Collected data:
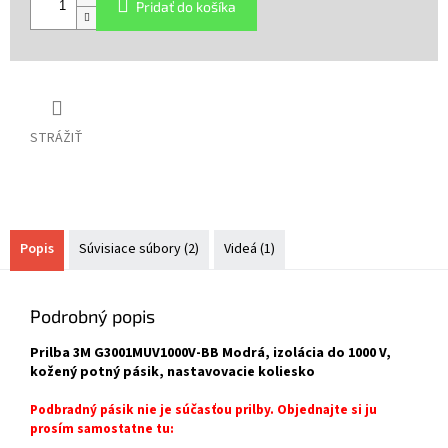
Pridať do košíka
STRÁŽIŤ
Popis
Súvisiace súbory (2)
Videá (1)
Podrobný popis
Prilba 3M G3001MUV1000V-BB Modrá, izolácia do 1000 V,
kožený potný pásik, nastavovacie koliesko
Podbradný pásik nie je súčasťou prilby. Objednajte si ju
prosím samostatne tu:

▶ [EXERCISE]:
All lines above that include the word "pásik" should be located and copied.

▶ [RESULT FOR THIS EXERCISE]:
kožený potný pásik, nastavovacie koliesko
Podbradný pásik nie je súčasťou prilby. Objednajte si ju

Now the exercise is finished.